Ia mengakui belum menemukan formula terkait template dalam Pemilu dan Pilkada, karena dalam pembuatan template juga harus melibatkan kaum disabilitas. Contohnya dalam penerimaan penyelenggara, harus ada keterwakilan dari penyandang disabilitas. Dan pada tahap sosialisasi pemilihan lanjutnya, disabilitas menjadi sasaran khusus.
“Ke depannya akan membuat road map keramahan disabilitas dalam Pemilu/Pilkada 2024,” tambahnya.
Koordinator Divisi Pengawasan dan Hubungan Antar Lembaga Bawaslu Provinsi Jawa Tengah Anik Sholihatun mengatakan, penyandang disabilitas telah diatur dalam pasal 5 Undang-undang Nomor 7 Tahun 2017 tentang Pemilu. Perkembangan untuk memberikan sarana dan prasarana kepada kelompok ini sudah ada tapi masih perlu ditingkatkan lagi agar terus membaik.
“Dari jumlah pemilih disabilitas yang menggunakan hak pilihnya hanya sebanyak 20.054 atau 35,7 persen dari total pengguna hak pilih. Harapannya, pada pemilu 2024 lebih meningkat lagi,” tuturnya.
Ada Praktek Pemilu Baik untuk Disabilitas
Ketua Sejiwa Foundation Yuktiasih Proborini menambahkan, praktek Pemilu yang baik untuk disabilitas telah dilakukan yaitu berkaitan dengan data, aksesibilitas, relawan demokrasi, dan jemput bola pemilih. Berkaitan dengan aksesibilitas, Kota Semarang sudah melakukannya dengan sangat baik, contohnya adalah cara pengecekan suhu badan yang dapat disesuaikan dengan tinggi badan disabilitas saat pemilihan kepala daerah (Pilkada) serentak 2020 lalu.

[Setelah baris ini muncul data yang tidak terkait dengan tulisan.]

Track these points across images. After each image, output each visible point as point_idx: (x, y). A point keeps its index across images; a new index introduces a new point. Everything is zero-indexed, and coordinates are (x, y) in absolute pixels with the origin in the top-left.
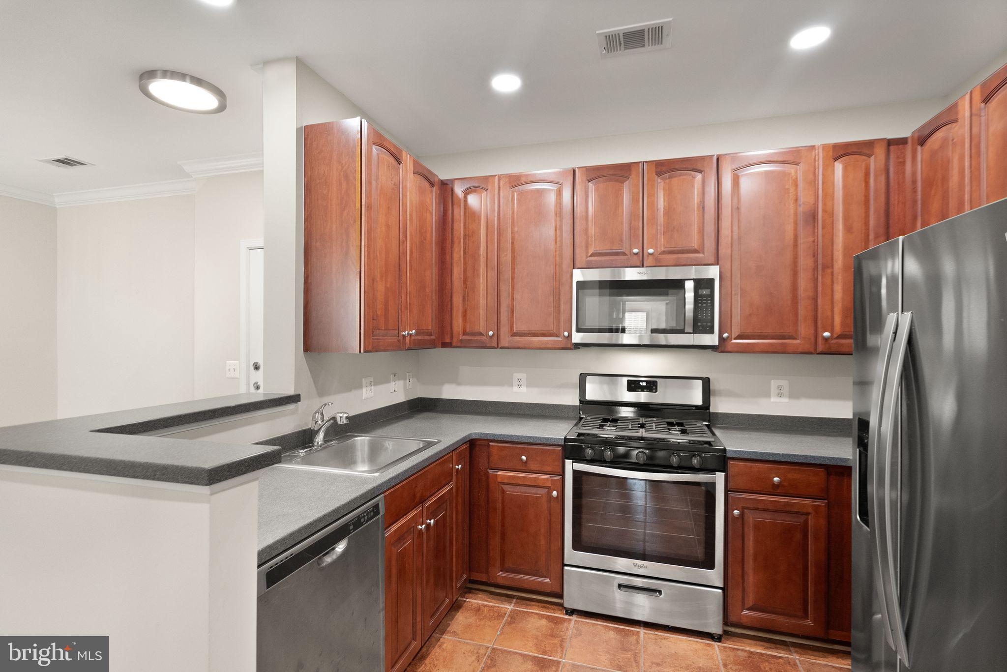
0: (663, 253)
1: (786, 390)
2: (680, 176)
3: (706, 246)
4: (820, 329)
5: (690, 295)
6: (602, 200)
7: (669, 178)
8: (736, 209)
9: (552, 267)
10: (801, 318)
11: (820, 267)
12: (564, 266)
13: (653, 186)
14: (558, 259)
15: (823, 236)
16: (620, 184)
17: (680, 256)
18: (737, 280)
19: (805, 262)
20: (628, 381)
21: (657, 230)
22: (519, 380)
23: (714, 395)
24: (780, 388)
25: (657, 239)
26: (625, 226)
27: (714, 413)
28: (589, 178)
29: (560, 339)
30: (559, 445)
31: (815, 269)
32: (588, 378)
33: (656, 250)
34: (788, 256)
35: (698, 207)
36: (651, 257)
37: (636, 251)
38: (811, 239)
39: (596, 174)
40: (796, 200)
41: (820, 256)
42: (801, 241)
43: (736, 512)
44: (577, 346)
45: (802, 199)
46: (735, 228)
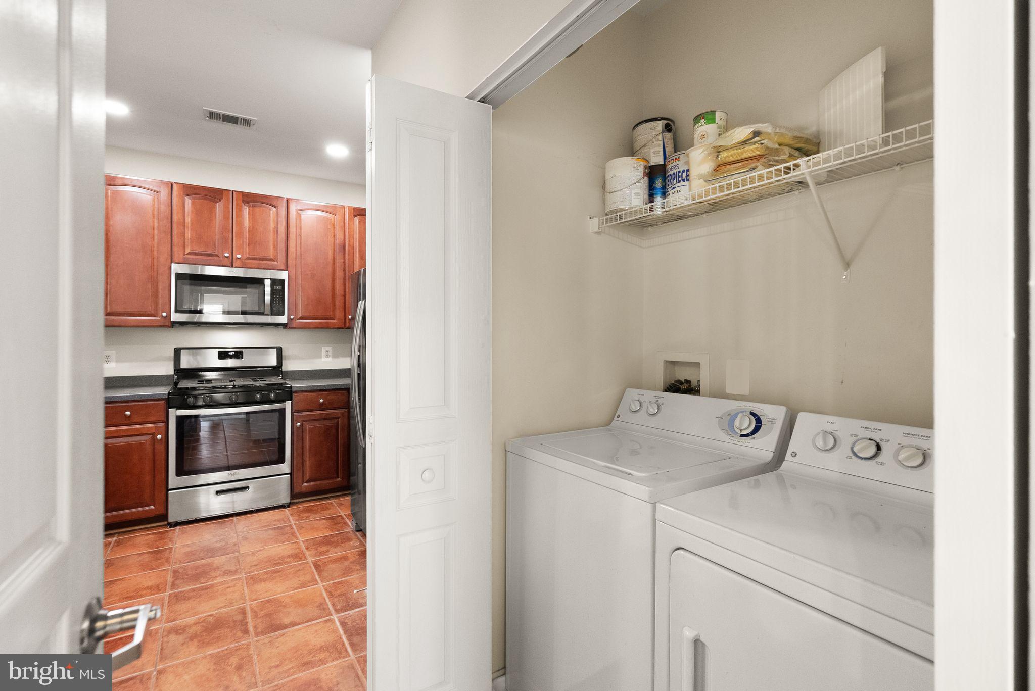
0: (248, 258)
1: (330, 353)
2: (260, 207)
3: (279, 257)
4: (347, 314)
5: (268, 289)
6: (198, 213)
7: (253, 206)
9: (150, 259)
10: (337, 306)
11: (347, 277)
12: (162, 260)
13: (240, 210)
14: (155, 253)
15: (348, 259)
16: (213, 203)
17: (261, 262)
18: (299, 281)
19: (339, 274)
20: (219, 352)
21: (243, 242)
22: (107, 357)
23: (285, 359)
24: (327, 352)
25: (243, 248)
26: (218, 236)
27: (284, 371)
28: (186, 194)
29: (158, 318)
30: (162, 399)
31: (344, 279)
32: (182, 351)
33: (243, 256)
34: (330, 269)
35: (274, 231)
36: (238, 261)
37: (227, 255)
38: (342, 261)
39: (191, 191)
40: (334, 236)
41: (347, 271)
42: (337, 261)
43: (298, 424)
44: (174, 324)
45: (337, 237)
46: (298, 248)
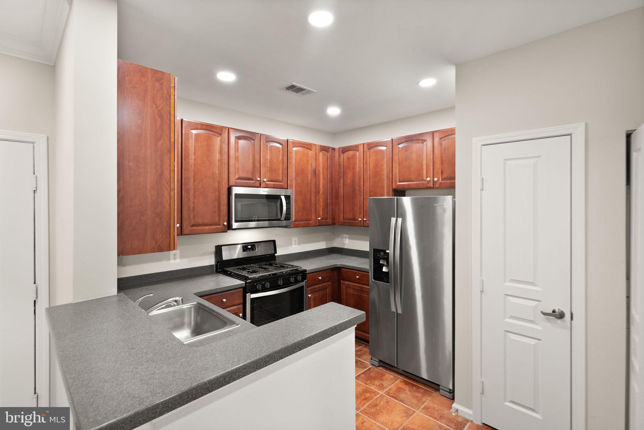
1: (297, 242)
3: (283, 179)
4: (317, 217)
9: (217, 184)
10: (313, 212)
12: (223, 184)
15: (318, 180)
17: (275, 183)
18: (294, 196)
19: (313, 190)
20: (243, 246)
21: (266, 169)
22: (175, 255)
25: (266, 174)
29: (220, 226)
30: (241, 288)
31: (316, 193)
32: (223, 247)
33: (266, 179)
34: (309, 187)
35: (282, 162)
36: (264, 183)
37: (258, 179)
38: (315, 181)
41: (317, 188)
42: (312, 181)
43: (309, 295)
45: (313, 165)
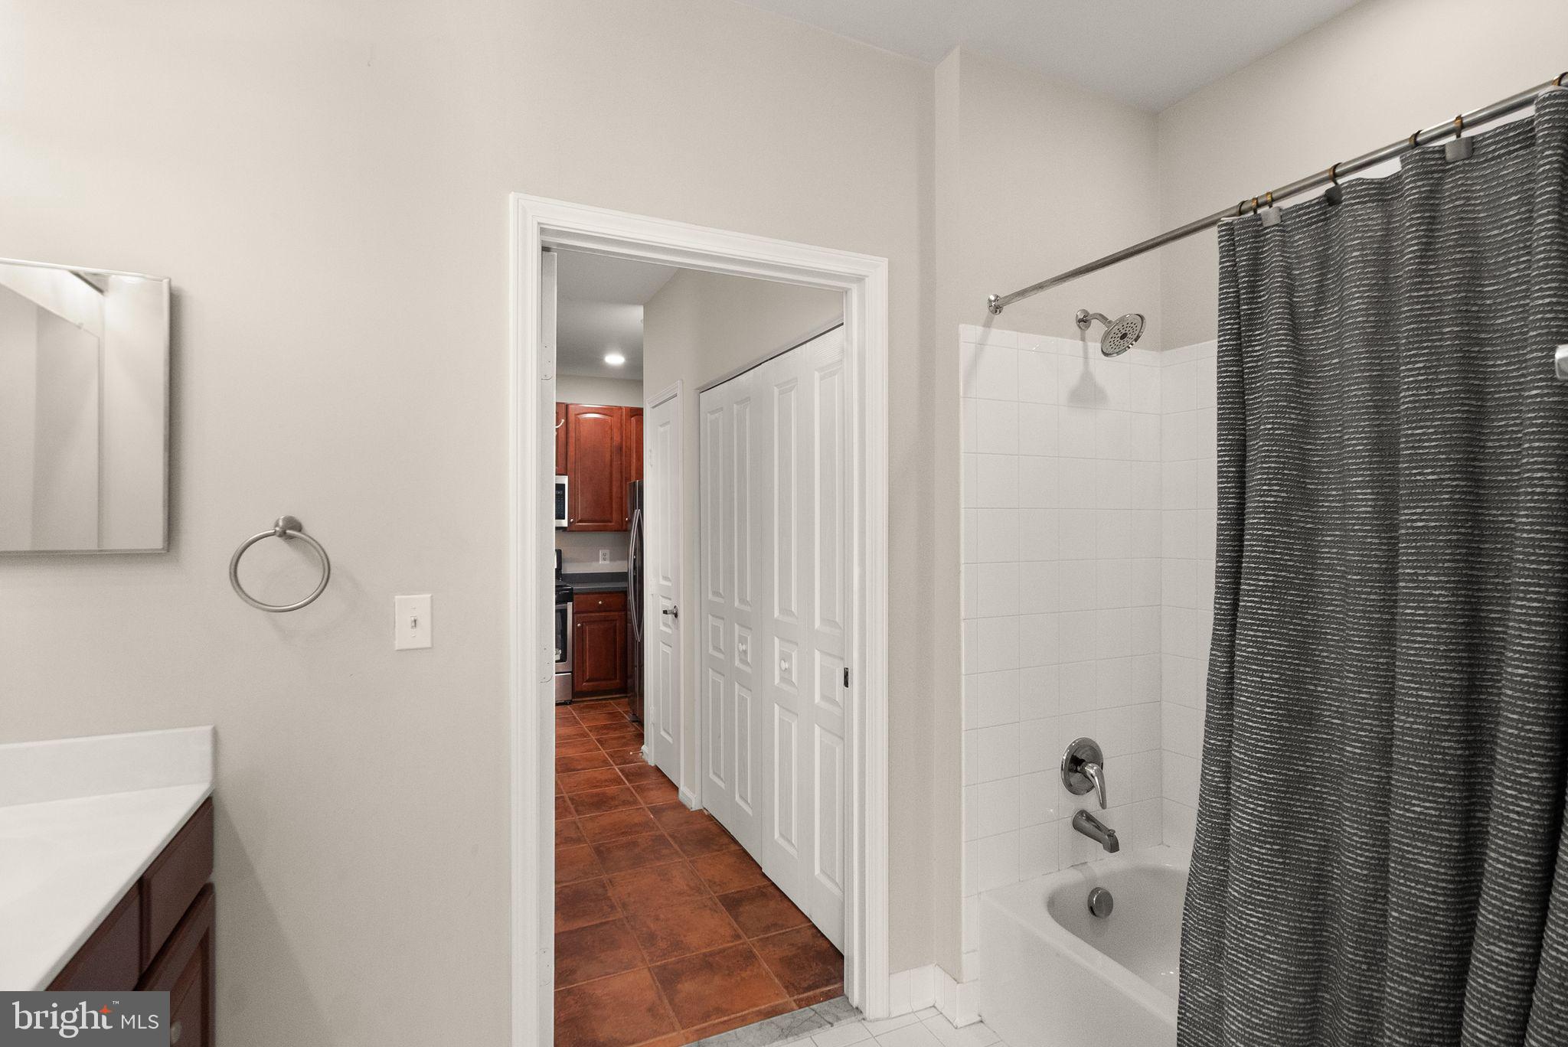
1: (608, 557)
4: (624, 516)
8: (577, 440)
10: (614, 509)
15: (625, 460)
18: (578, 486)
19: (616, 475)
24: (604, 555)
31: (620, 481)
34: (607, 471)
38: (620, 462)
40: (611, 438)
41: (624, 473)
42: (615, 463)
43: (579, 625)
45: (615, 439)
46: (577, 451)
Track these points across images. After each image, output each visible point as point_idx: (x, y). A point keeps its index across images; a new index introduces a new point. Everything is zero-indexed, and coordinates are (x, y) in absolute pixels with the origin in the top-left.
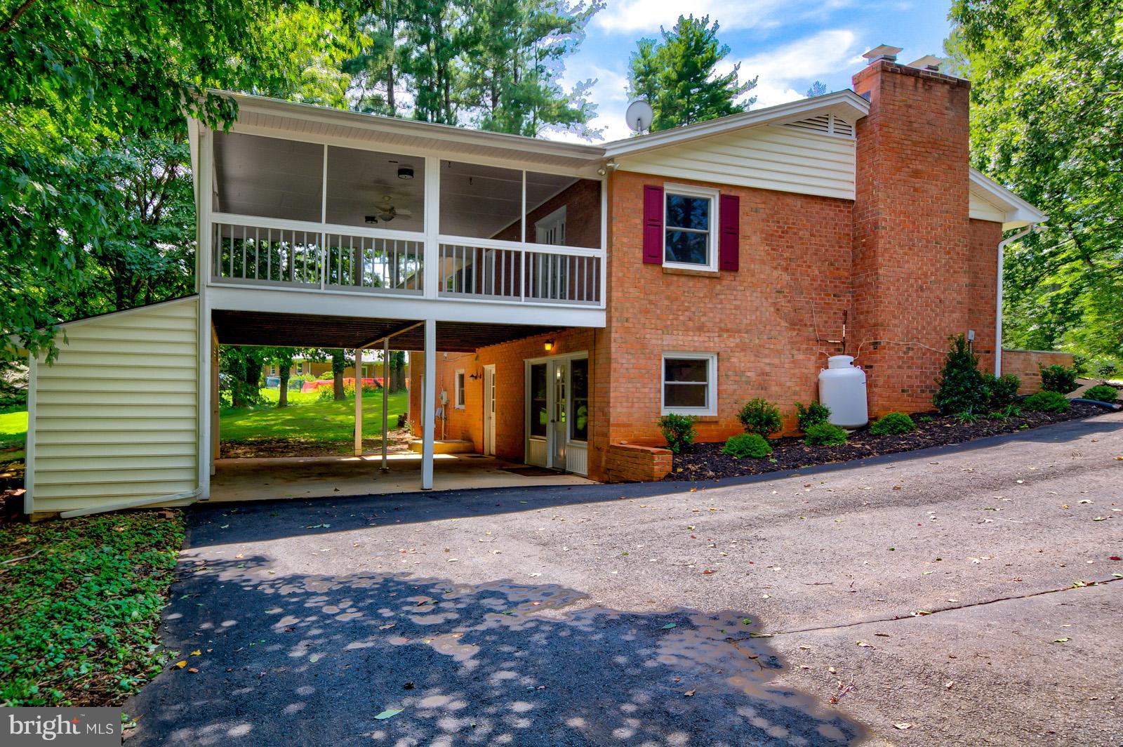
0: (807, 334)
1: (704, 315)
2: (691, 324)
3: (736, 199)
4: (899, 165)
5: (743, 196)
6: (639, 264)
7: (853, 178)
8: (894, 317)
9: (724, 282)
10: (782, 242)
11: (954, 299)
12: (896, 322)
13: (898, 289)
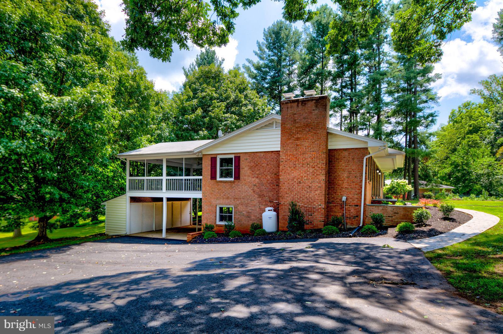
0: (265, 199)
1: (229, 194)
2: (225, 197)
3: (239, 157)
4: (290, 137)
5: (241, 155)
6: (210, 180)
7: (280, 142)
8: (287, 194)
9: (235, 183)
10: (256, 169)
11: (317, 185)
12: (288, 195)
13: (289, 183)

“Berkaitan dengan disabilitas mental yang sedikit rumit, karena harus menyediakan surat dokter untuk ikut serta sebagai pemilih,” tambahnya.
Yuktiasih berharap Bawaslu dan KPU dapat melibatkan peran serta partai politik dalam hal advokasi para penyandang disabilitas.
Webinar ini diikuti oleh 75 peserta dari Bawaslu pusat, Jawa Tengah dan Kota Semarang, KPU Jawa Tengah penyandang disabilitas, serta masyarakat umum. Bawaslu Kota Semarang menyelenggarakan webinar Kegiatan ini membahas mengenai praktek inklusi bagi penyandang disabilitas yang telah banyak diupayakan.